Deploy the web-wallet helm chart on Google Kubernetes Engine (GKE)

Question

Pulumi · Accepted Answer

Deploying a Helm chart to a Google Kubernetes Engine (GKE) cluster can be done using Pulumi to both provision the GKE cluster and deploy the Helm chart. To keep things clear and understandable, I'll guide you through each step of the way.

Here's the overall process:
1. First, we'll set up a `gcp.container.Cluster` resource using Pulumi's `gcp` package to create a GKE cluster.
2. Once the GKE cluster is set up, we'll instantiate a Kubernetes provider that knows how to communicate with our GKE cluster.
3. Following that, we'll deploy the web-wallet Helm chart using the `kubernetes.helm.v3.Chart` resource from the `@pulumi/kubernetes` package.

The GKE cluster is where your Kubernetes services and workloads will run, while the Helm chart is a package that contains all the necessary info to create an instance of a web-wallet service on that Kubernetes cluster.

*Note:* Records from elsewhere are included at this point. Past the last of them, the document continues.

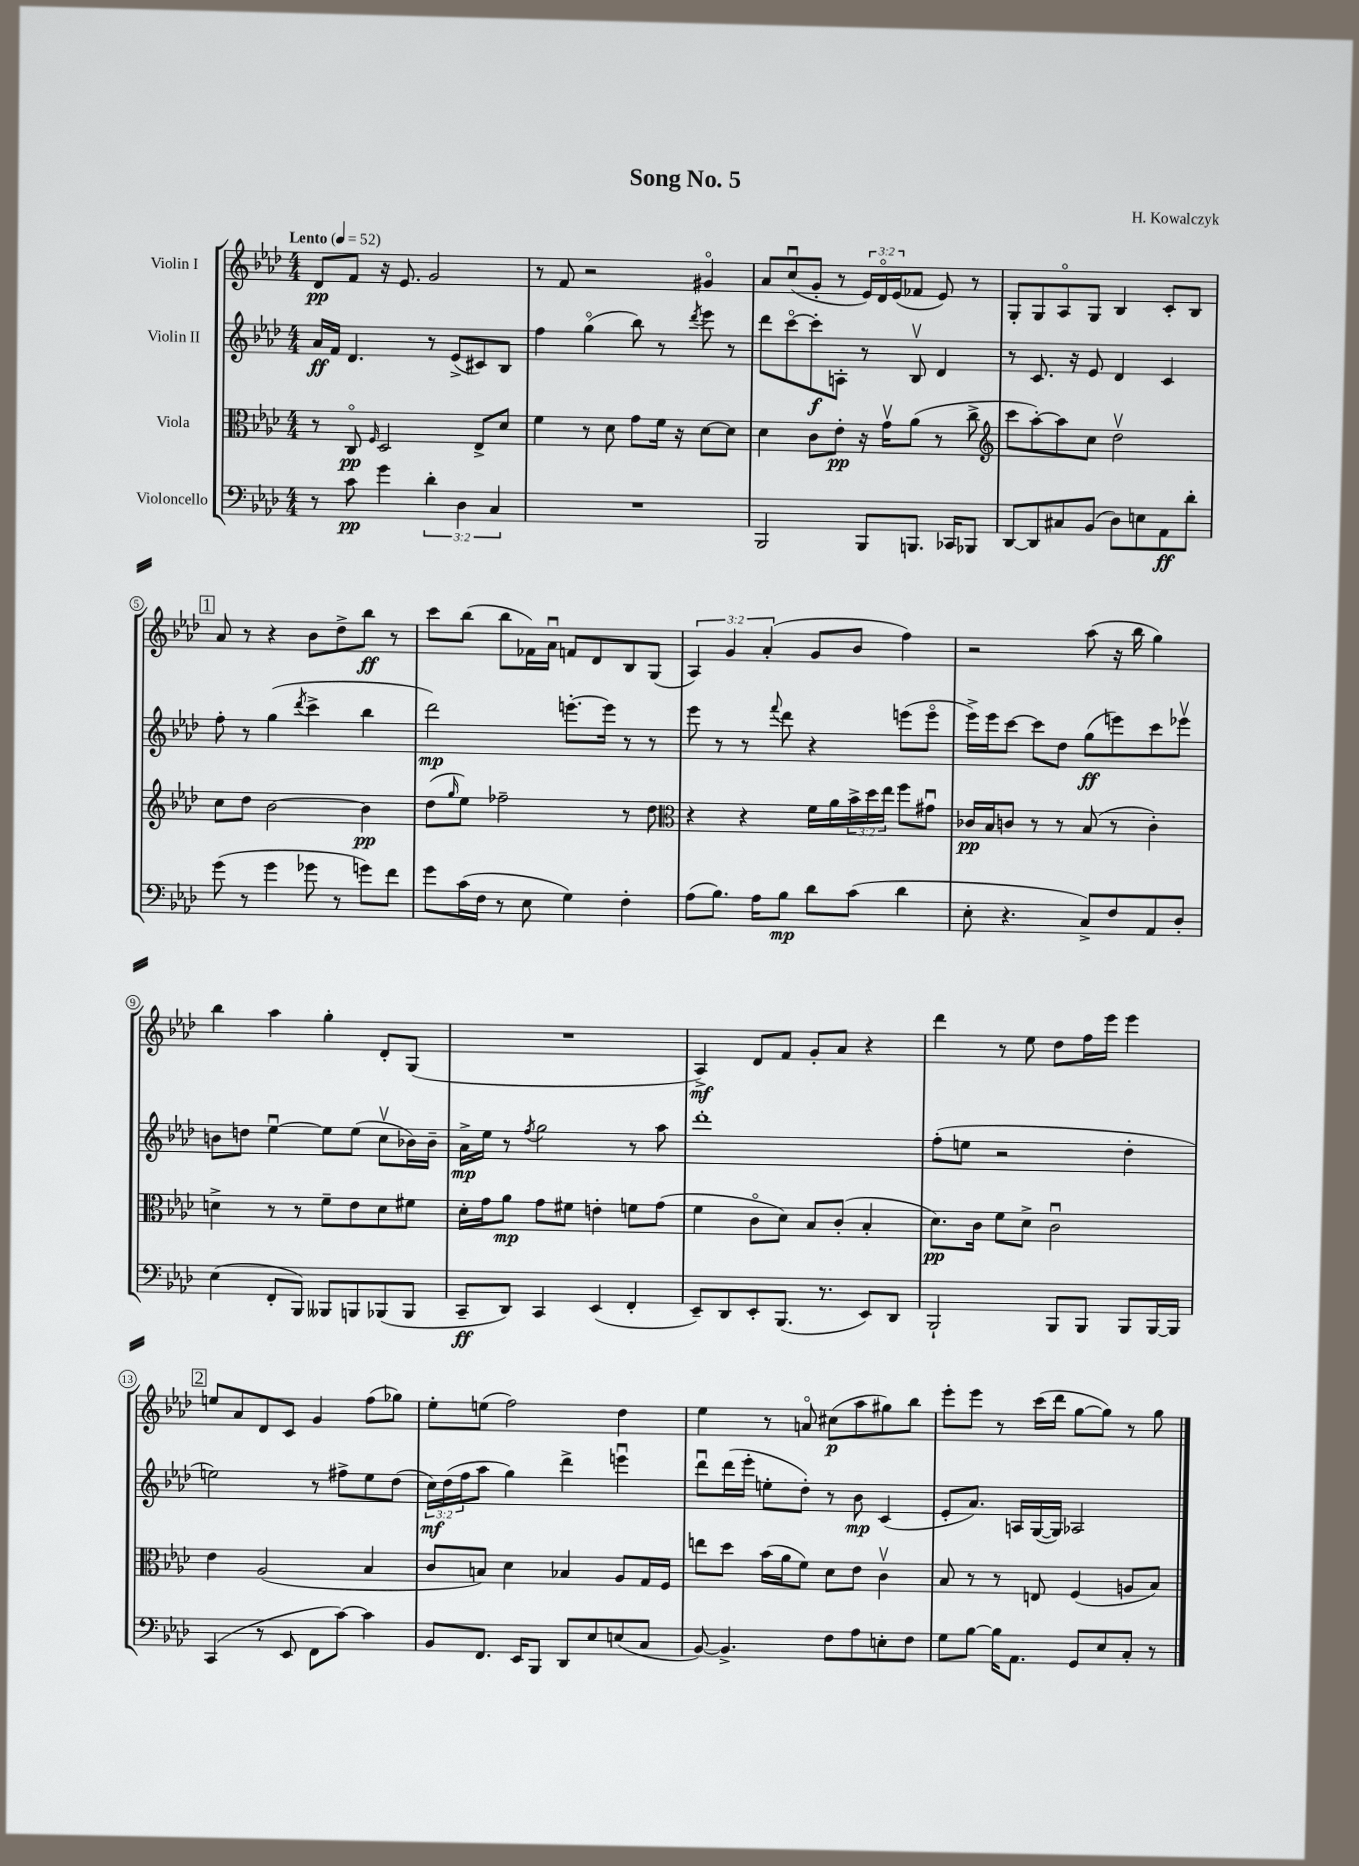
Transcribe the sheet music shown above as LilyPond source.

\header { title = "Song No. 5" composer = "H. Kowalczyk" }
<<
\new StaffGroup <<
\new Staff = "s0" \with { instrumentName = "Violin I" } {
    \clef treble \key aes \major \numericTimeSignature \time 4/4 \override Staff.TupletNumber.text = #tuplet-number::calc-fraction-text \tempo "Lento" 4 = 52
    des'8\pp f'8 r16 ees'8. g'2 |
    r8 f'8 r2 gis'4\flageolet |
    aes'8 c''8\downbow( g'8-. r8 \tuplet 3/2 { ees'16) des'16\flageolet ees'16( } fes'8 ees'8) r8 |
    g8-. g8 aes8\flageolet g8 bes4 c'8-. bes8 |
    \mark \markup { \box "1" } aes'8 r8 r4 bes'8 des''8-> bes''8\ff r8 |
    c'''8 bes''8( bes''8 fes'16) aes'16\downbow f'8 des'8 bes8 g8( |
    \tuplet 3/2 { aes4) g'4 aes'4-.( } g'8 bes'8 f''4) |
    r2 aes''8( r16 bes''16 g''4) |
    bes''4 aes''4 g''4-. des'8-. g8( |
    R1 |
    aes4->\mf) des'8 f'8 g'8-. aes'8 r4 |
    des'''4 r8 ees''8 des''8 f''16 ees'''16 ees'''4 |
    \mark \markup { \box "2" } e''8 aes'8 des'8 c'8 g'4 f''8( ges''8) |
    ees''8-. e''8( f''2) des''4 |
    ees''4 r8 a'8\flageolet cis''8\p( aes''8 gis''8) bes''8 |
    ees'''8-. ees'''8 r8 c'''16( des'''16 g''8~ g''8) r8 g''8 \bar "|." |
}
\new Staff = "s1" \with { instrumentName = "Violin II" } {
    \clef treble \key aes \major \numericTimeSignature \time 4/4 \override Staff.TupletNumber.text = #tuplet-number::calc-fraction-text
    aes'16\ff f'16 des'4. r8 ees'8->( cis'8) bes8 |
    f''4 g''4\flageolet( bes''8) r8 \acciaccatura { des'''8 } ees'''8 r8 |
    des'''8 c'''8~\flageolet c'''8-.\f a8-. r8 bes8\upbow des'4 |
    r8 c'8. r16 ees'8 des'4 c'4 |
    \mark \markup { \box "1" } f''8-. r8 g''4( \acciaccatura { des'''8 } c'''4-> bes''4 |
    des'''2\mp) e'''8.~-. e'''16 r8 r8 |
    ees'''8 r8 r8 \appoggiatura { f'''8 } des'''8 r4 e'''8( e'''8\flageolet |
    ees'''16->) ees'''16 c'''8~ c'''8 des''8 g''8\ff( e'''8) c'''8 ees'''8\upbow |
    b'8 d''8 ees''4~\downbow ees''8 ees''8( c''8\upbow bes'16) bes'16-- |
    aes'16->\mp ees''16 r8 \acciaccatura { f''8 } g''2 r8 aes''8 |
    des'''1-. |
    f''8-.( e''8 r2 des''4-. |
    \mark \markup { \box "2" } e''2) r8 fis''8-> e''8 des''8( |
    \tuplet 3/2 { c''16\mf) des''16( f''16 } aes''8 g''4) des'''4-> e'''4\downbow |
    des'''8\downbow des'''16( ees'''16-. e''8-. des''8-.) r8 bes'8\mp c'4( |
    ees'8-. aes'8.) a16 g16~( g16) aes2 \bar "|." |
}
\new Staff = "s2" \with { instrumentName = "Viola" } {
    \clef alto \key aes \major \numericTimeSignature \time 4/4 \override Staff.TupletNumber.text = #tuplet-number::calc-fraction-text
    r8 c8\flageolet\pp \grace { f16 } des2 ees8-> des'8 |
    f'4 r8 des'8 g'8 f'16 r16 des'8~ des'8 |
    des'4 c'8 ees'8-.\pp r16 g'16\upbow aes'8( r8 c''8-> |
    \clef treble c'''8 aes''8~-.) aes''8 c''8 des''2\upbow |
    \mark \markup { \box "1" } c''8 des''8 bes'2~ bes'4\pp |
    des''8( \grace { g''16 } ees''8) fes''2-- r8 des''8 |
    \clef alto r4 r4 f'16 aes'16 \tuplet 3/2 { bes'16-> des''16 ees''16 } f''8 gis'8\downbow |
    ces'16\pp bes16 c'8 r8 r8 bes8( r8 c'4-.) |
    d'4-> r8 r8 f'8-- ees'8 d'8 fis'8 |
    des'16-. g'16 aes'8\mp g'8 fis'8 e'4-. f'8 g'8( |
    f'4 c'8\flageolet des'8) bes8 c'8-.( bes4-. |
    des'8.\pp) c'16 f'8 des'8-> c'2\downbow |
    \mark \markup { \box "2" } ees'4 aes2( bes4 |
    c'8 b8) des'4 bes4 aes8 g16 f16 |
    e''8 des''8 bes'16( aes'16 f'8) des'8 ees'8 c'4\upbow |
    bes8 r8 r8 e8 f4( a8 bes8) \bar "|." |
}
\new Staff = "s3" \with { instrumentName = "Violoncello" } {
    \clef bass \key aes \major \numericTimeSignature \time 4/4 \override Staff.TupletNumber.text = #tuplet-number::calc-fraction-text
    r8 c'8\pp g'4 \tuplet 3/2 { des'4-. des4 c4 } |
    R1 |
    bes,,2 bes,,8 b,,8. ces,16 bes,,8 |
    des,8~ des,8 cis8 bes,8( des8) e8 aes,8\ff des'8-. |
    \mark \markup { \box "1" } g'8( r8 g'4 ges'8 r8 g'8) f'8 |
    g'8 c'16( f16 r8 ees8 g4) f4-. |
    aes8( bes8.) aes16 bes8\mp des'8 c'8( des'4 |
    ees8-. r4. c8->) f8 aes,8 des8-. |
    ees4( f,8-. bes,,8) beses,,8 b,,8 bes,,8( bes,,8 |
    c,8--\ff des,8) c,4 ees,4( f,4-. |
    ees,8--) des,8 ees,8-. bes,,8.( r8. ees,8) des,8 |
    bes,,2-! bes,,8 bes,,8 bes,,8 bes,,16~ bes,,16 |
    \mark \markup { \box "2" } c,4( r8 ees,8 f,8 c'8~) c'4 |
    bes,8 f,8. ees,16 bes,,8 des,8 ees8 e8( c8 |
    bes,8~) bes,4.-> f8 aes8 e8-. f8 |
    g8 bes8~ bes16 aes,8. g,8 ees8 c8-. r8 \bar "|." |
}
>>
>>
\layout { \context { \Score \override BarNumber.stencil = #(make-stencil-circler 0.1 0.3 ly:text-interface::print) } }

Below is the TypeScript code for the Pulumi program that executes the above tasks:

```typescript
import * as pulumi from "@pulumi/pulumi";
import * as gcp from "@pulumi/gcp";
import * as k8s from "@pulumi/kubernetes";

const name = "web-wallet";

// Create a GKE cluster
const cluster = new gcp.container.Cluster(name, {
    initialNodeCount: 2,
    minMasterVersion: "latest", // Use the latest available version of GKE
    nodeVersion: "latest",
    nodeConfig: {
        machineType: "n1-standard-1", // Represents a small machine type, change as needed
        oauthScopes: [
            "https://www.googleapis.com/auth/cloud-platform",
        ],
    },
});

// Export the Cluster name
export const clusterName = cluster.name;

// Export the Kubeconfig to access the Cluster using kubectl
export const kubeconfig = pulumi.
    all([cluster.name, cluster.endpoint, cluster.masterAuth]).
    apply(([name, endpoint, masterAuth]) => {
        const context = `${gcp.config.project}_${gcp.config.zone}_${name}`;
        return `apiVersion: v1
clusters:
- cluster:
    certificate-authority-data: ${masterAuth.clusterCaCertificate}
    server: https://${endpoint}
  name: ${context}
contexts:
- context:
    cluster: ${context}
    user: ${context}
  name: ${context}
current-context: ${context}
kind: Config
preferences: {}
users:
- name: ${context}
  user:
    auth-provider:
      config:
        cmd-args: config config-helper --format=json
        cmd-path: gcloud
        expiry-key: '{.credential.token_expiry}'
        token-key: '{.credential.access_token}'
      name: gcp
`;
    });

// Create a Kubernetes Provider instance that uses our cluster from above
const k8sProvider = new k8s.Provider(name, { kubeconfig: kubeconfig });

// Deploy the web-wallet Helm chart
const webWalletChart = new k8s.helm.v3.Chart(name, {
    chart: "web-wallet", // The name of the Helm chart; make sure this is correct
    version: "1.0.0",    // Specify the chart version
    fetchOpts:{
        repo: "http://charts.example.com/", // URL to the repository where the chart is hosted
    },
}, { provider: k8sProvider });

// Export the web-wallet service's IP or hostname
export const webWalletServiceIp = webWalletChart.getResourceProperty("v1/Service", `${name}-web-wallet`, "status").apply(status => status.loadBalancer.ingress[0].ip || status.loadBalancer.ingress[0].hostname);
```

In this code:

- The `gcp.container.Cluster` class creates a new GKE cluster. We provide it with an initial number of nodes, the machine type, and the necessary OAuth scopes. 
- `kubeconfig` is created based on cluster details to interact with the Kubernetes cluster via `kubectl`.
- Then we create a Kubernetes provider that understands how to communicate with the just provisioned GKE cluster using the generated `kubeconfig`.
- `k8s.helm.v3.Chart` resource is used to install a Helm chart called `web-wallet`. We specify the URL to the Helm chart's repository where it can be fetched from. If `web-wallet` is a placeholder, replace it with the chart's actual name and version, and update the repository URL to point to where your chart is hosted.

To run this Pulumi program, you'll need to install Pulumi and set up the GCP provider. You can follow the get-started guide on Pulumi's website: [Get Started with GCP](https://www.pulumi.com/docs/get-started/gcp/).

Once the setup is complete, save the above code into a file named `index.ts`, and then you can execute the program using the Pulumi command-line tool:

```shell
$ pulumi up
```

This will prompt you whether to perform the deployment as per the above declarations. After confirming, Pulumi will provision the resources in the given order, and eventually, the Helm chart will be deployed to the GKE cluster. After successful deployment, you can view the web-wallet service's IP or hostname in the Pulumi stack's outputs.